Ontario Premier Kathleen Wynne’s job creation plan won’t create a single job

It’s the worst public policy of the year, writes Mike Moffatt

Aaron Lynett/CP

Earlier today, the Ontario government announced that it is “partnering with Cisco Canada to launch the largest job-creating investment in the history of the province’s tech sector.” We should naturally be skeptical of any deal that sees taxpayer dollars go to a firm that made over $2 billion in profit just last quarter. However, reading through the details of this plan, skepticism turns to outrage. This is a plan that is explicitly designed to increase income inequality and transfer money from poorer regions of the province to one of Canada’s wealthiest cities and will likely not create a single new job.

The deal promises that “up to 1,700 jobs” will be added in the next six years, with the province providing “up to $190 million” in return, for a cost of $112,000 per job. Cisco estimates that 80% of the new jobs will be in Ottawa, a city with one of the lowest unemployment rates in the province at 5.7%. And if a 5.7% unemployment rate seems relatively low, it towers over the sub-3% rate in the Information and Communications Technology (ICT) industry. Because of the low unemployment levels of both the city and the sector, the number of net new jobs created here is likely to be zero. Cisco will be simply luring away workers that would have worked for other ICT companies (or who would have been hired anyway by Cisco even without the handout). This will help raise the wages of workers in that sector, but does nothing for jobs. Those jobs are already very well compensated, so this is acting as a wage subsidy to high-income workers, paid for by the general population.

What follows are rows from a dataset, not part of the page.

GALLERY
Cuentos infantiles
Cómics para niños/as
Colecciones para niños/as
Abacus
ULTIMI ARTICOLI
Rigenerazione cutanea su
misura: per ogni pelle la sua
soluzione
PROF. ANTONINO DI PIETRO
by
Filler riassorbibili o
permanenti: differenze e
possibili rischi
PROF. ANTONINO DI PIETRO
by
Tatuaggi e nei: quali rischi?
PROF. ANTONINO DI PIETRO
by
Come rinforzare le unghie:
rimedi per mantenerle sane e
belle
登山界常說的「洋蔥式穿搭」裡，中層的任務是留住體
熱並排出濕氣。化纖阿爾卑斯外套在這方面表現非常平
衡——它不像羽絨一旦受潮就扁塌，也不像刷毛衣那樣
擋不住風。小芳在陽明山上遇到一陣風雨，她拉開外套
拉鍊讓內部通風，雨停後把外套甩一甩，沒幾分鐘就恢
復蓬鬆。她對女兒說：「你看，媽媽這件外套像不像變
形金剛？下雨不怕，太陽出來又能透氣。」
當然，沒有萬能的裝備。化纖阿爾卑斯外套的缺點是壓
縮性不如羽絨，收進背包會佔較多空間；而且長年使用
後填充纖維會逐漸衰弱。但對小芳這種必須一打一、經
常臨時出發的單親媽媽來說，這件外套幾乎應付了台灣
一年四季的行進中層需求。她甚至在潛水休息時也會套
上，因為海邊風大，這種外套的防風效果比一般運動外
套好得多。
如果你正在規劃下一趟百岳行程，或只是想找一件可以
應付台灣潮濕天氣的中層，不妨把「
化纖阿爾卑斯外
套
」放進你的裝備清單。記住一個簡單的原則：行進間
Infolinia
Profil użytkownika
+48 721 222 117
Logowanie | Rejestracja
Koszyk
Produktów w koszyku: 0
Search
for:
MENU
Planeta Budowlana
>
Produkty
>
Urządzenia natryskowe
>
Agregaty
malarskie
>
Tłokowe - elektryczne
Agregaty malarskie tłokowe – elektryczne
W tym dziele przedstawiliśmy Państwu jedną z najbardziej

We should understand what this deal is not. This is not a plan to “create jobs” for low and medium-skilled workers in Leamington and London, who have few options now that their plants are closed. A plan focused on laid-off manufacturing workers would have a worthwhile goal, though it may not necessarily be sound public policy (the devil is in the details). But that is the exact opposite of what this plan does; I cannot begin to even understand what the province is attempting to accomplish here. The net effect of the Ontario government’s new policy is to subsidize jobs in an already strong labour market, increase the wages of already high-income workers and give hundreds of millions of dollars in corporate welfare to one of the largest and most profitable companies in the world. This easily ranks as the worst Canadian public policy of 2013.